Let's try to use gradient descent to solve a real-life linear regression problem. Our goal will be to build a simple linear regression model to predict the sales of some product based on the amount of money spent on advertising.

Build a model with three predictors.

Initially take all weights equal to 0, set the learning rate as 0.00005 and train the model for 500000 iterations.

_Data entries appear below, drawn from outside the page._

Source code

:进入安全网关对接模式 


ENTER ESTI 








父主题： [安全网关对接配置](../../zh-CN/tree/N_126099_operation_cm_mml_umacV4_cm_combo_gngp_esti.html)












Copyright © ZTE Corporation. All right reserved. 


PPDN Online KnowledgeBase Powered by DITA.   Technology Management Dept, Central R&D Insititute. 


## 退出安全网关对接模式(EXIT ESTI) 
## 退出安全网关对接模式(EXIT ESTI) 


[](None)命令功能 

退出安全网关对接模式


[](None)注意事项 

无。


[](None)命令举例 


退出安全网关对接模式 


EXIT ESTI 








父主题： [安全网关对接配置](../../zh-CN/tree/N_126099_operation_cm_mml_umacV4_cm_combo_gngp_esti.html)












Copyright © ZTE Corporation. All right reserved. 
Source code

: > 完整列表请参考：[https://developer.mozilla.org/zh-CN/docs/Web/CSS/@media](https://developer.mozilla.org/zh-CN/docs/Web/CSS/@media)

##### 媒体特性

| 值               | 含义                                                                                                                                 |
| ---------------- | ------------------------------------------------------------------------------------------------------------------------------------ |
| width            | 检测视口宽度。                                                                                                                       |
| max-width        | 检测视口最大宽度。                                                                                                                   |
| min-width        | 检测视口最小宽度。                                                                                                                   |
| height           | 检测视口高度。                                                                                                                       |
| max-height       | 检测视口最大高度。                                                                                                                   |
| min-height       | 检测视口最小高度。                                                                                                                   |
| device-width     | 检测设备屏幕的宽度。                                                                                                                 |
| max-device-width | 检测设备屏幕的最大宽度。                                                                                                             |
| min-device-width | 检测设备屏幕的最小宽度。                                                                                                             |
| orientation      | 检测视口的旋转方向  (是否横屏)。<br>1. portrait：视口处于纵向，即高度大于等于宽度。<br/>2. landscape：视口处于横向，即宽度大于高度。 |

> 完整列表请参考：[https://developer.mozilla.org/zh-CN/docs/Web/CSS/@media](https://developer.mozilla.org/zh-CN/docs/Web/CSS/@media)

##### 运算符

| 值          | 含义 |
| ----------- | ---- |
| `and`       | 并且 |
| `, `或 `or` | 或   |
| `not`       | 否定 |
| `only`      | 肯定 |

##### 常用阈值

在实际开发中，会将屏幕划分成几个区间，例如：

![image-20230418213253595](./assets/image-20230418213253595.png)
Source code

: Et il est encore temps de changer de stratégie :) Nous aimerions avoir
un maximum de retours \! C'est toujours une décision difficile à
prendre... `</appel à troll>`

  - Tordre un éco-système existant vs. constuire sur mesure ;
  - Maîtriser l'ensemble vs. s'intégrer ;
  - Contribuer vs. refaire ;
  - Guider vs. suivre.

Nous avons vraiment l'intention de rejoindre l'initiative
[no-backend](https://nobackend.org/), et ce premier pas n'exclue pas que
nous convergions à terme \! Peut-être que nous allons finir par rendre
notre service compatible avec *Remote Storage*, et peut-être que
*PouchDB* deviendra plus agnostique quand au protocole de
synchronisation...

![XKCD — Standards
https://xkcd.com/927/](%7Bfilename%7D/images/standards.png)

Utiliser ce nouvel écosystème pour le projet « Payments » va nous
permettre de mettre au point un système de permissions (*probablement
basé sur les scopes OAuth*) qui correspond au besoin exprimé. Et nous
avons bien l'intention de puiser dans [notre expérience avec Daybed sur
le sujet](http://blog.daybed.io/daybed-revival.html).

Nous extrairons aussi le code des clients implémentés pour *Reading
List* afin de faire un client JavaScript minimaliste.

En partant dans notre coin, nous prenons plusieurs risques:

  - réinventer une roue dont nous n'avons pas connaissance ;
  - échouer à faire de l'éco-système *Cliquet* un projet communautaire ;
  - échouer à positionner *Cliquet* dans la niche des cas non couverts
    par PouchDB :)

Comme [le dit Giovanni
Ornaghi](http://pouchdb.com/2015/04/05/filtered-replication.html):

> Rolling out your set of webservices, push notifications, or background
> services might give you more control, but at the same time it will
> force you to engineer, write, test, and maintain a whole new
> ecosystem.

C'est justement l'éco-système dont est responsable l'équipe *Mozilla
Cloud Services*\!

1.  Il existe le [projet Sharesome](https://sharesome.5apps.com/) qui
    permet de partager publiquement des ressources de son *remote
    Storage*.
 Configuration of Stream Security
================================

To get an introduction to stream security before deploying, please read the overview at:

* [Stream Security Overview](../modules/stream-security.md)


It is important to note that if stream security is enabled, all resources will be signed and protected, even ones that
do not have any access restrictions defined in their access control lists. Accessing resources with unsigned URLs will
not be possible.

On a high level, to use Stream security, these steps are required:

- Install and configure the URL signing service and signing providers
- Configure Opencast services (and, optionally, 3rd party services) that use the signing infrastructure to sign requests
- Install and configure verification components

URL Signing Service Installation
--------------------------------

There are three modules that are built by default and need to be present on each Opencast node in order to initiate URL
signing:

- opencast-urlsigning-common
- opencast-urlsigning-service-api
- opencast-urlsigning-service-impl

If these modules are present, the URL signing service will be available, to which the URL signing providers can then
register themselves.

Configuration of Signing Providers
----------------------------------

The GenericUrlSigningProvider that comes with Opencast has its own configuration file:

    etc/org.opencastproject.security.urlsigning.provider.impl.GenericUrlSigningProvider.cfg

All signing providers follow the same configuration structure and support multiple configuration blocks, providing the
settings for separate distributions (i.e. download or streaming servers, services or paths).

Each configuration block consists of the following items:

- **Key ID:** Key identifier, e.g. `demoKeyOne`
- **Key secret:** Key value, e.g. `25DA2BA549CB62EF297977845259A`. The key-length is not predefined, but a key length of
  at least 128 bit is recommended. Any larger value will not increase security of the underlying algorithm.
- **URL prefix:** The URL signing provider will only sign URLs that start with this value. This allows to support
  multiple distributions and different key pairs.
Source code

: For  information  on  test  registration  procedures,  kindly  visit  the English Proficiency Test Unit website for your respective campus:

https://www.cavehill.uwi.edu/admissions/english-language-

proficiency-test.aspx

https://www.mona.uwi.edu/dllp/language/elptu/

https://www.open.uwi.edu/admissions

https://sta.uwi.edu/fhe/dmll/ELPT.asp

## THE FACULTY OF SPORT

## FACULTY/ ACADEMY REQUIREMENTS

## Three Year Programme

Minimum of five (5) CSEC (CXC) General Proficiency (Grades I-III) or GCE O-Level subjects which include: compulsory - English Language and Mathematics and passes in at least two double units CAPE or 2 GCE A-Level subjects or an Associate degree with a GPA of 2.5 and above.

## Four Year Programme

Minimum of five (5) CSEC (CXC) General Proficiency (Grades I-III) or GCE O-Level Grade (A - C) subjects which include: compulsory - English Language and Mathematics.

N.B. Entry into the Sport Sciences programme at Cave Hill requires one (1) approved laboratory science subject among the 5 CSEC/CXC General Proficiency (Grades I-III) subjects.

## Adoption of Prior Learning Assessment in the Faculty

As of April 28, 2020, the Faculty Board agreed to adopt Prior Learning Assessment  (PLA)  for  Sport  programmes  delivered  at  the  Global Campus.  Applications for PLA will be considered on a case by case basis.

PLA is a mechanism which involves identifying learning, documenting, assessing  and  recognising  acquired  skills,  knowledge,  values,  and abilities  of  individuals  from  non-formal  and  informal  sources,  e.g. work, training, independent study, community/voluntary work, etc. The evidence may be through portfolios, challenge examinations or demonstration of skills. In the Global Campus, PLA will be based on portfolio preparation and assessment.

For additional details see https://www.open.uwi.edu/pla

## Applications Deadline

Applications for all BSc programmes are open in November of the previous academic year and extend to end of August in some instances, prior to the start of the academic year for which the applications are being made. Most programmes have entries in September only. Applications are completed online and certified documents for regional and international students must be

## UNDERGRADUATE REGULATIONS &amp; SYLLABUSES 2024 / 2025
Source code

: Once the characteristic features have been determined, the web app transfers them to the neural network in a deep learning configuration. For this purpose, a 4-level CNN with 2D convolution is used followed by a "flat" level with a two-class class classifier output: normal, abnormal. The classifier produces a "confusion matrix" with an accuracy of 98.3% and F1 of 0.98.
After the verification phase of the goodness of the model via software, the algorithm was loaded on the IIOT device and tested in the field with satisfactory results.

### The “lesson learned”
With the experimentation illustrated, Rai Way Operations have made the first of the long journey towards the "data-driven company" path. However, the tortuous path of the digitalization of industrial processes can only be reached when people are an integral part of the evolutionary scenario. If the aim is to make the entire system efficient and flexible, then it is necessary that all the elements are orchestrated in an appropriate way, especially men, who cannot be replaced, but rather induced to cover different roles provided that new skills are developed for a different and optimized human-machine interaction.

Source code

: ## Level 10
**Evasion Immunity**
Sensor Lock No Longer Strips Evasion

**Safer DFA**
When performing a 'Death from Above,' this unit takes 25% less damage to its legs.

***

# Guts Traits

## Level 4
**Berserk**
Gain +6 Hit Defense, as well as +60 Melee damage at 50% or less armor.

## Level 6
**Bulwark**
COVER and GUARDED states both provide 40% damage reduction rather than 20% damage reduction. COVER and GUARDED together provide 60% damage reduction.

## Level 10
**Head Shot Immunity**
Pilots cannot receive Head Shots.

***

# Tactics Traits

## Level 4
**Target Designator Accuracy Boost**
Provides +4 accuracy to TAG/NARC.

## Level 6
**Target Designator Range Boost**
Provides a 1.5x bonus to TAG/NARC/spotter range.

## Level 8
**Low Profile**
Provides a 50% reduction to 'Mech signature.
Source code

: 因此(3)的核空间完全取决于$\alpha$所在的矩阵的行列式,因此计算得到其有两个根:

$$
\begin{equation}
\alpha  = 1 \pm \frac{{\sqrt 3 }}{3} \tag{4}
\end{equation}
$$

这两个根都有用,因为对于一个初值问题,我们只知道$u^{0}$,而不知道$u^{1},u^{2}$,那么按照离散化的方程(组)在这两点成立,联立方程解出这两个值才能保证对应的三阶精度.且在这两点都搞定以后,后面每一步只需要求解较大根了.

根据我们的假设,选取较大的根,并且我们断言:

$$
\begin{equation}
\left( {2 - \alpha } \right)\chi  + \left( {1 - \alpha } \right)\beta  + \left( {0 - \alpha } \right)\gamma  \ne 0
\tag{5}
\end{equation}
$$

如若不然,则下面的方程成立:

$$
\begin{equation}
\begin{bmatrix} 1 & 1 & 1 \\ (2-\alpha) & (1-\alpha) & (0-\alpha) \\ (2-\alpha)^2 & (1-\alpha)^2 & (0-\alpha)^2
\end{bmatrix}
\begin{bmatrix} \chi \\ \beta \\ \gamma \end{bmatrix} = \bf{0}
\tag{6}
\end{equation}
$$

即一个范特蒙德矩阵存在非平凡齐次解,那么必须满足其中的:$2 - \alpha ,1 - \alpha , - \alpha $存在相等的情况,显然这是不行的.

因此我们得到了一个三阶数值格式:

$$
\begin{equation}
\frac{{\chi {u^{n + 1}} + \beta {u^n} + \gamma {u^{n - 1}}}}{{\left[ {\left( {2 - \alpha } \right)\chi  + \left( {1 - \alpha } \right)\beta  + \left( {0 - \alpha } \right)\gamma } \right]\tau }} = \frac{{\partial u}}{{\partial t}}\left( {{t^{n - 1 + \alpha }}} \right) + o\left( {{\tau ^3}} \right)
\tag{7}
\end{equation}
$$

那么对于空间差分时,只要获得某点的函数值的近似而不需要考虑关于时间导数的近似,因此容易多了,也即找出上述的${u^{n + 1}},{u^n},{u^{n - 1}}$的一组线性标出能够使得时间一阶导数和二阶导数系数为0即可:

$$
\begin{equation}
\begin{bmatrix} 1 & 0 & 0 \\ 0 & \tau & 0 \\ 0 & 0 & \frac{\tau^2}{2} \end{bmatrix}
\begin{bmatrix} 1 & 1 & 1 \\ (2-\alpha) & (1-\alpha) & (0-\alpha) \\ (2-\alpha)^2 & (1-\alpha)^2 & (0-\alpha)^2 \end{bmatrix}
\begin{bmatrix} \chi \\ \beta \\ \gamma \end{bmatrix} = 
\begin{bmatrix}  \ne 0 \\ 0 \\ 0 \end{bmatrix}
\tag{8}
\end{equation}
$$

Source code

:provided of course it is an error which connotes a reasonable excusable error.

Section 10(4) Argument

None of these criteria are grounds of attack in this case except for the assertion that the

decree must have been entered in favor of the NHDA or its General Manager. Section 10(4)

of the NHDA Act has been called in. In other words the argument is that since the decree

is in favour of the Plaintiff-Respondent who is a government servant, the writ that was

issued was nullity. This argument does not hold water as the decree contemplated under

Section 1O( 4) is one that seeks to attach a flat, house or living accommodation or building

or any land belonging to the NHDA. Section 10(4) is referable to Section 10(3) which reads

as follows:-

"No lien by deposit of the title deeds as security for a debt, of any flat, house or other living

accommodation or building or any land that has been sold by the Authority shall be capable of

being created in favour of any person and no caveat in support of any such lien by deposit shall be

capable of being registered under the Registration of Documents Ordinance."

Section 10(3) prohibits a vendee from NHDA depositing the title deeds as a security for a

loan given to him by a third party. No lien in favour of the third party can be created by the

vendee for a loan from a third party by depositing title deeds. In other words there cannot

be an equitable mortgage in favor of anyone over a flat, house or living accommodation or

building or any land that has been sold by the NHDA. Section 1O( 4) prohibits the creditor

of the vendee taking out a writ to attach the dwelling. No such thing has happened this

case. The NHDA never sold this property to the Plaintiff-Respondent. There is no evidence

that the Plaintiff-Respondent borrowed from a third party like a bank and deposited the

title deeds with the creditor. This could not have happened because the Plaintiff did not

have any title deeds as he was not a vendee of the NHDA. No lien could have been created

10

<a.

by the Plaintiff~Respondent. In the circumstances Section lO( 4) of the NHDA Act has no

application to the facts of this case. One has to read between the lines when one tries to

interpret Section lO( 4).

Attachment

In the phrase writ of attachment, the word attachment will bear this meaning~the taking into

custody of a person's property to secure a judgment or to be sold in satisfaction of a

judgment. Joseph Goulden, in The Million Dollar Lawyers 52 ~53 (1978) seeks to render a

Get the resulting weights for the three predictors.

In [1]:
import numpy as np
import pandas as pd

In [2]:
df = pd.read_csv('Advertising.csv',index_col=0)
df.head()

Unnamed: 0,TV,radio,newspaper,sales
1,230.1,37.8,69.2,22.1
2,44.5,39.3,45.1,10.4
3,17.2,45.9,69.3,9.3
4,151.5,41.3,58.5,18.5
5,180.8,10.8,58.4,12.9


In [3]:
X = df[['TV', 'radio', 'newspaper']] #Our features
y = df['sales'] #Target variable

#Bring all the data in a form convenient for the model
n = len(y)
X = np.append(np.ones((n,1)), X.values.reshape(n,3), axis = 1) #Add a column of ones
y = df['sales'].values.reshape(n,1) #Convert a target variable
par = np.zeros((4,1)) #Create a parameters vector

In [4]:
#A function for calculating the root mean square error. The result of the function we will be minimize.

def cost_function(X, y, par):
    y_pred = np.dot(X, par) #make prediction
    error = (y_pred - y)**2 #calculate the mean square error
    cost = 1/(n)*np.sum(error)
    return cost

In [5]:
#A function for calculation of gradient descent 

def grad_d(X, y, par, alpha, iterations):
    costs = []
    for i in range(iterations):
        y_pred = np.dot(X, par)
        der = np.dot(X.transpose(), (y_pred - y)) / n
        par -= alpha * der
        costs.append(cost_function(X, y, par))
    return par, costs

In [6]:
#Get results
par, costs = grad_d(X, y, par, 0.00005, 500000)
par

array([[ 2.86254595e+00],
       [ 4.59731305e-02],
       [ 1.89405798e-01],
       [-5.73781627e-04]])